En grande difficulté depuis plusieurs mois, l’enseigne a communiqué sur les réseaux sociaux: "Le métier de disquaire tel que nous le pratiquons depuis quarante-trois ans est mort depuis longtemps. Nous avons toujours fait le choix de proposer des articles neufs, soumis à une concurrence devenue déloyale…"

L’adresse des connaisseurs

Fin du couplet. Dans les bacs, les albums de Nirvana, Iron Maiden, Jimi Hendrix, Iggy Pop, Pink Floyd, Marvin Gaye, The Doors et bien d’autres, grésillent sous la pointe émoussée du tourne-disque d’une vie économique en mutation. Le diamant n’est pas éternel. Pourtant, derrière cette enseigne courue des amateurs de rock, hard rock, heavy metal, il y a de la demande. Marc, habitué des lieux est un fana de hard: "Ici, je trouve tout ce que je cherche et ceux qui sont là, je les fréquente depuis des années, comme Philippe, que j’ai connu à Sasserno."

Produits rares

Hit import. Une histoire musicale. Une aventure humaine. Prenant leurs accords, d’abord en 1980 au 17 rue Gioffredo. Puis en 1987, à Lépante, dans un ancien commerce de meubles. Le chef d’orchestre? Jean-Paul Galliano. La douceur incarnée, malgré la rudesse des morceaux qui secouent les platines. Un musicien. Guitariste. Chanteur. Sans lien avec l’accordéoniste Richard Galliano. "À l’époque, c’étaient que des vinyles, souffle son fils Cédric, et il a pris l’orientation rock et hard rock."

Philippe, un adolescent autant que client, devient son employé. Toujours là d’ailleurs. Aussi accro au gros son que son boss. Ludo les rejoint. Puis Christophe, qui ensuite a fondé le groupe Corpus delicti. Tous contribuent à l’image forte et experte de l’établissement. "On allait à Londres, en Italie afin de ramener des disques et des produits rares", se souvient Jean-Paul.

Vente à perte

Les galettes de vinyle. Puis les CD. "Jusqu’en 2005, ce fut l’âge d’or du CD. Le vinyle était alors en retrait avant de revenir en force il y a trois, quatre ans. Le magasin était plein." Mais ça, c’était avant. Avant l’écroulement du CD, foudroyé par le téléchargement. Plus le reste: inflation post-Covid, coût de la matière première, gros loyer, pression des charges, des taxes. Celles générées notamment par le Brexit brouillent le son avec les fournisseurs officiels du Royaume-Uni. Des prix qui flambent. Des marges qui diminuent. "Vendre un vinyle neuf à 40 euros au lieu de 15 ou 20, c’est plus difficile." Et puis, des portes se ferment, notamment aux Etats-Unis, où "des accords entre les maisons de disques interdisent à Hit import de se servir directement outre-Atlantique". Obligés d’acheter en France… Beaucoup plus cher…

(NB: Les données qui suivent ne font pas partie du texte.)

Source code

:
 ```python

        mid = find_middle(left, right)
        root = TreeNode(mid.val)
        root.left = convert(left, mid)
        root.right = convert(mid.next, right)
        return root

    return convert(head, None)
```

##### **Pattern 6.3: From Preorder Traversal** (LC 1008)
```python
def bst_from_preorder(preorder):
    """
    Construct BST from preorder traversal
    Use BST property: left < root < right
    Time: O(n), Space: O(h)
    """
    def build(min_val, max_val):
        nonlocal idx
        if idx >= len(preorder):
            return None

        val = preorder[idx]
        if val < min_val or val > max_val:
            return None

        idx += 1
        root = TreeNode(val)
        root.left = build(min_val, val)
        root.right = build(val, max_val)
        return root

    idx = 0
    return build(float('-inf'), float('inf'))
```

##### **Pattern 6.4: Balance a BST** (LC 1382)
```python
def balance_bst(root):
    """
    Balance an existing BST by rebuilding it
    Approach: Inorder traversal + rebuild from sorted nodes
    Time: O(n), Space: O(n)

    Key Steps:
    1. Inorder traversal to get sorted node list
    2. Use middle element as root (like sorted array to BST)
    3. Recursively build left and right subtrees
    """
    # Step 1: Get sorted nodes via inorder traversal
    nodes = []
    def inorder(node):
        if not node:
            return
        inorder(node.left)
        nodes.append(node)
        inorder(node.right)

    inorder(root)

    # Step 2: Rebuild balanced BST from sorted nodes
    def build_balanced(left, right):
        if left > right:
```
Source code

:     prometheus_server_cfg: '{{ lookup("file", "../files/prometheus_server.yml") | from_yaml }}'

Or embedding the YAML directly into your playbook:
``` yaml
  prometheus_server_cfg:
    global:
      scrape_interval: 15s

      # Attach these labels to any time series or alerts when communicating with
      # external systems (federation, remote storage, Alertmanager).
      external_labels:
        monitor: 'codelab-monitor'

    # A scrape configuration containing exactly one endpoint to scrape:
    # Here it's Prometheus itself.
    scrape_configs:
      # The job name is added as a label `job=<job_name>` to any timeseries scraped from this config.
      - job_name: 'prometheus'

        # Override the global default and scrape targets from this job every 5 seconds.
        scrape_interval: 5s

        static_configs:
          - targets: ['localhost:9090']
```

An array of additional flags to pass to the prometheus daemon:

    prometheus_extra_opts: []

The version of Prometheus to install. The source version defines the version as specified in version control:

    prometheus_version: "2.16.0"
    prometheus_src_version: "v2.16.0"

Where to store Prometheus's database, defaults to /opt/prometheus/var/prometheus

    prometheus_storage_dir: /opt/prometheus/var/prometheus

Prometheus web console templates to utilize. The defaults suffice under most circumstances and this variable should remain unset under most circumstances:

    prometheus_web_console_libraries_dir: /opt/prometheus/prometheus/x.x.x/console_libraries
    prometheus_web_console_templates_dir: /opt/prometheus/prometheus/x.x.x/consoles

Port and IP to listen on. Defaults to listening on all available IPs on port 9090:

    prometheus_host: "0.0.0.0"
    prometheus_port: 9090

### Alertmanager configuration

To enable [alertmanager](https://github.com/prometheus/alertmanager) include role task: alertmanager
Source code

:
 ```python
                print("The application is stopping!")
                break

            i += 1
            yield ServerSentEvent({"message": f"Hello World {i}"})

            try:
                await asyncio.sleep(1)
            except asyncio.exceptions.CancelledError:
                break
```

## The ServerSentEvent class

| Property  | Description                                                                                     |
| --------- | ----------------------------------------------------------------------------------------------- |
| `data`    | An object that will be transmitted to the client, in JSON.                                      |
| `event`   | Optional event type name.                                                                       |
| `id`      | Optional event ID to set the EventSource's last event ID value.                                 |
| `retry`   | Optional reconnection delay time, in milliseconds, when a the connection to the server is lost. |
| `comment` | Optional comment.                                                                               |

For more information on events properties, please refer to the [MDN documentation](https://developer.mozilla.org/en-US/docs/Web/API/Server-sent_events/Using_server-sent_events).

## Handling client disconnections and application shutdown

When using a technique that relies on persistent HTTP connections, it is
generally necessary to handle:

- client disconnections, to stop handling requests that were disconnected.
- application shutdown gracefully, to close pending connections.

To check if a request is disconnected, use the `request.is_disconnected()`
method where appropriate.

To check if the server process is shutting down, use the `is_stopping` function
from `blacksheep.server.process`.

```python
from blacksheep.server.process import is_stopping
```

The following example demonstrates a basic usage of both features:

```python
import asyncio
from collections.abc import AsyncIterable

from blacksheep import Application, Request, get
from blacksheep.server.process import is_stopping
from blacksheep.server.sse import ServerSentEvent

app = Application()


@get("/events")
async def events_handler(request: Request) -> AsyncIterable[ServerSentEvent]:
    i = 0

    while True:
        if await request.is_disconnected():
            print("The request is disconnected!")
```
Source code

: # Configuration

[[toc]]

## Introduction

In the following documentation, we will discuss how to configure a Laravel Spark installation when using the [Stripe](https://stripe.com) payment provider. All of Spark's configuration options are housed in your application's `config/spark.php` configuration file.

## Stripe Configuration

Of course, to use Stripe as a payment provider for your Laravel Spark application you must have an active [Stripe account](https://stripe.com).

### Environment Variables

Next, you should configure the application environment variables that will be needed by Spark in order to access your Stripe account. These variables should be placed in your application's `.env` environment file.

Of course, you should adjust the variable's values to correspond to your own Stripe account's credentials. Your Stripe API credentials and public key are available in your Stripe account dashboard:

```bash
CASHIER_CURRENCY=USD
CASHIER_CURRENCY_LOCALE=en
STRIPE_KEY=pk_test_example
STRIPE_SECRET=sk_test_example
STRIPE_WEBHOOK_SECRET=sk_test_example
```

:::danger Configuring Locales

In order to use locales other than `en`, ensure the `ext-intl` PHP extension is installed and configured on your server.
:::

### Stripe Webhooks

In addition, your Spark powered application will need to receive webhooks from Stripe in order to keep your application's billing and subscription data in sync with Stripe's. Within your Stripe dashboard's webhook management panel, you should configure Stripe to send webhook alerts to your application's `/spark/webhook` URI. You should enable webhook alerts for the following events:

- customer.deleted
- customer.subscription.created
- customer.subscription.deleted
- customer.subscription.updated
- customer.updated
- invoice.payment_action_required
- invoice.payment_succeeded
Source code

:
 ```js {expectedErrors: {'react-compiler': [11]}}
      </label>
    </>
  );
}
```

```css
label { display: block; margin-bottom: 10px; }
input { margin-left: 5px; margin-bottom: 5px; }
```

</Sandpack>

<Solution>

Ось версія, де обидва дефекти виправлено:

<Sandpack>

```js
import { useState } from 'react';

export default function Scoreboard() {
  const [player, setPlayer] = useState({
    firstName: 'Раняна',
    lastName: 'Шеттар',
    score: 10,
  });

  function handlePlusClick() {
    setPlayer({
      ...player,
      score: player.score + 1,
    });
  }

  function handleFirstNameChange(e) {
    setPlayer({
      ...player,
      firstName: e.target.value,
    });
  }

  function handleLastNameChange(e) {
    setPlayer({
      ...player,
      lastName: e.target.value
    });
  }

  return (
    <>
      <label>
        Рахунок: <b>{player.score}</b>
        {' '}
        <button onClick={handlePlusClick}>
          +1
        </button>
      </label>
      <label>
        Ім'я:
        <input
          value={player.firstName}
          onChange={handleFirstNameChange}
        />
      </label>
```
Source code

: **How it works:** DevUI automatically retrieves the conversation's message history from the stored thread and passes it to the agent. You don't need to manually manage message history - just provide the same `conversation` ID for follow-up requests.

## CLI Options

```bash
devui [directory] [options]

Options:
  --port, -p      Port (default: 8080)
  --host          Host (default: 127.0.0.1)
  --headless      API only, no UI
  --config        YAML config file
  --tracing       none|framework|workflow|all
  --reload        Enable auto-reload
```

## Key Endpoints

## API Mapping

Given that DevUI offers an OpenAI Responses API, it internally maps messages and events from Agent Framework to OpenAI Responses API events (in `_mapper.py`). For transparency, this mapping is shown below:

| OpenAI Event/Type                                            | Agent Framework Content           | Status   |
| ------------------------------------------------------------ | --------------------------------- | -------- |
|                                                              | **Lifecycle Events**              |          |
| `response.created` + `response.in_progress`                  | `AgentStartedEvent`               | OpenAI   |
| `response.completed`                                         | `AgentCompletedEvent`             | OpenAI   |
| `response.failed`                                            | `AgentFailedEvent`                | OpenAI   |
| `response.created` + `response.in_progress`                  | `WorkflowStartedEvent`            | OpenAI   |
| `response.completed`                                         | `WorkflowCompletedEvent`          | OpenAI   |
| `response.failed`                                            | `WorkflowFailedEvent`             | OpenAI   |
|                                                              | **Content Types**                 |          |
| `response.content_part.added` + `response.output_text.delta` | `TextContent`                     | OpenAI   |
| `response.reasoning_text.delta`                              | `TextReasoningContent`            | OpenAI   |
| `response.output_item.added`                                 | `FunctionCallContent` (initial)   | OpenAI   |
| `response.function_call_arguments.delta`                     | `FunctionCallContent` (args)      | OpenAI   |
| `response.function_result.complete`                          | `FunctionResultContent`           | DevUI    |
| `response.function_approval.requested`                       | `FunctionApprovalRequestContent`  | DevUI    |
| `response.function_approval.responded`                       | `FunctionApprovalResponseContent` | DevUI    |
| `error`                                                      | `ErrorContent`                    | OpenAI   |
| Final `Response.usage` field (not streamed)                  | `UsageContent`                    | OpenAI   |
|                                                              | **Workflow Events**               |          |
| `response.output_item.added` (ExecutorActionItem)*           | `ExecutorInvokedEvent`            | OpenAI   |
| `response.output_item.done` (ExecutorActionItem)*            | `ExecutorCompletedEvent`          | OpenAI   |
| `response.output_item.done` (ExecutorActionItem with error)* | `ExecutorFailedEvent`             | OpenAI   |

"Sur les ventes de nouveautés, on vend à perte et on ne peut plus acheter à l’import, ce qui était notre spécificité." L’ironie du sort? "Ce n’est pas parce qu’il n’y a pas ou plus de demande, c’est structurel." En fait, l’activité n’est pas réduite au silence. Mais à tous les problèmes économiques s’ajoute la concurrence du streaming: "Pour un abonnement à 6 ou 7 euros, on a accès à toute la musique en direct, regrette Jean-Paul. Le son n’est pas bon pour les passionnés, mais pour les autres, ça passe." Enfin, Hit import avait un site internet, mais il a fermé, car les livraisons n’étaient pas gratuites comme pour d’autres géants style Amazon.

Un bar à microsillons?

Alors? "Alors, il faut peut-être transformer la structure." La boutique va fermer. Quand? "On ne sait pas encore." Quant au changement, il pourrait passer par l’acquisition d’un local tout proche, où Jean-Paul et ses deux employés piliers depuis quatre décennies, se reconvertiraient dans une formule mixant un petit bar-restaurant musical. Un genre de café-disquaire, "mais ça reste un projet et on ne pourra pas garder la même surface de stock".